One reader, Charles Cherry, did some testing using this technique, with the following results:

I ran your example on a small table (12 records). Each time I selected a record, I incremented a counter field on that record called "Impressions". After running the stored procedure ten thousand times, I graphed the resulting Impressions field for each of the twelve records.

The middle ten records were randomized quite nicely, with a fairly even distribution. However, the first and the last record had only been hit about half of the times the other records had been.

Here are the numbers:

# Impressions
1  441
2  919
3  875
4  892
5  975
6  896
7  846
8  858
9  962
10 933
11 921
12 482

I'm not a math whiz, nor a SQL Server expert, but it seems like there is
either something wrong with the way you are selecting the random number,
or possibly the way in which SQL Server's RAND function works.

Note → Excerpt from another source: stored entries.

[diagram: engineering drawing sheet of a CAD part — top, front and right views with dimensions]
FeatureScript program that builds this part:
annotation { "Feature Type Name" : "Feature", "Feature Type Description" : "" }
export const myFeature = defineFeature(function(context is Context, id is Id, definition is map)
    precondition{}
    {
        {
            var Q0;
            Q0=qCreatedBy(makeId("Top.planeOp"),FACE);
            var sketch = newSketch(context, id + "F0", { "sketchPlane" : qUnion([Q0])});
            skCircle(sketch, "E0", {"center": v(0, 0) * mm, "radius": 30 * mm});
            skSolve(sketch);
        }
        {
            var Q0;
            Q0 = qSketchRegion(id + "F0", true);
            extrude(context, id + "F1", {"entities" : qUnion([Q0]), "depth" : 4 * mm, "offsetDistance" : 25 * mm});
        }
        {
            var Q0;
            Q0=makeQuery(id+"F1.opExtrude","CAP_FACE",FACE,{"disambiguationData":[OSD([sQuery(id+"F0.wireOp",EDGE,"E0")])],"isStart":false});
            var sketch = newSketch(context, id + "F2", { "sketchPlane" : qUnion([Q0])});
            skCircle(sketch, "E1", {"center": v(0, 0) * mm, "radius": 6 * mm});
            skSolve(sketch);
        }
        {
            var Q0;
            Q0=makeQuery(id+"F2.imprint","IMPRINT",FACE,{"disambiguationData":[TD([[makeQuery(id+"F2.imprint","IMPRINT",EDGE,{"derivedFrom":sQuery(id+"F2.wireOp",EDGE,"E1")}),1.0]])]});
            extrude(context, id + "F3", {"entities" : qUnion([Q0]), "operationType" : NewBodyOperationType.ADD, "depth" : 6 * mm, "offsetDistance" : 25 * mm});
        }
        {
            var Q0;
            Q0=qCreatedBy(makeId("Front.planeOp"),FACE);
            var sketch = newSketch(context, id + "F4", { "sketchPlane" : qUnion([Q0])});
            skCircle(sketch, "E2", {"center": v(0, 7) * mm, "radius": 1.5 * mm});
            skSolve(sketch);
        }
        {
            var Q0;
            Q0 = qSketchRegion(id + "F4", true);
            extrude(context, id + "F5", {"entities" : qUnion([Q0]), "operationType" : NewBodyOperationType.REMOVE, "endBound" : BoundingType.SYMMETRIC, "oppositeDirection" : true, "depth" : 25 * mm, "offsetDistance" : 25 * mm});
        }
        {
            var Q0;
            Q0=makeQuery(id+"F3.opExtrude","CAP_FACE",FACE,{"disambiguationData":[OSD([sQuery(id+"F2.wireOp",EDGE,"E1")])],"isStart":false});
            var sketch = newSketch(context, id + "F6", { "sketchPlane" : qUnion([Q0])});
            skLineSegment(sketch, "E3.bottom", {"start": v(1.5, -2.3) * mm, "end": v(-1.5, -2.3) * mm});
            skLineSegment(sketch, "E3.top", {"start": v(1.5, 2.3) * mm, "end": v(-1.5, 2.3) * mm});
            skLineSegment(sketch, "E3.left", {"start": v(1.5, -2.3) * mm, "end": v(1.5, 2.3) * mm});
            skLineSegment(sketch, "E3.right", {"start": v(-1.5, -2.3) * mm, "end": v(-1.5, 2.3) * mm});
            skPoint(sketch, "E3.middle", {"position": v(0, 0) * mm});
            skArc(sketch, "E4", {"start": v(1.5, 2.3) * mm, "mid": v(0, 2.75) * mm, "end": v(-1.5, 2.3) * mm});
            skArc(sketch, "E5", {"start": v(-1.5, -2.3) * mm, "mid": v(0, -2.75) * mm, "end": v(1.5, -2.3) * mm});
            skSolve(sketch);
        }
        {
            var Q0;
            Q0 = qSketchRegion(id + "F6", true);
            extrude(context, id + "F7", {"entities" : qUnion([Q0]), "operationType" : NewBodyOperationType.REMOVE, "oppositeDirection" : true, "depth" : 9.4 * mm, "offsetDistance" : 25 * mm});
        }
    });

I haven't had a chance to further investigate this myself yet, but I thought it worth mentioning. If anyone else can offer some more insight into this behavior, or confirm it on a separate system, I'd appreciate it.

Update: 18 Feb 2002:
Your use of Round makes all the difference. The first row is selected only
if the value in your expression is 0-0.5 and the last row if it is between
ROWCOUNT-0.5 and ROWCOUNT. All other rows have a full identity interval,
for instance row N from N-0.5 to N+0.5. In a uniform random distribution
this means that the first and last rows are selected only half as often as
they should.

There are several solutions to this, one of which is to use truncation
instead of rounding. Change your formula to:

Round(@num_recs * Rand() + 1, 0, 1)

--
Finn Espen Gundersen

Thanks, Finn! Please note this change (which I've made above and left the old version in a comment), everyone.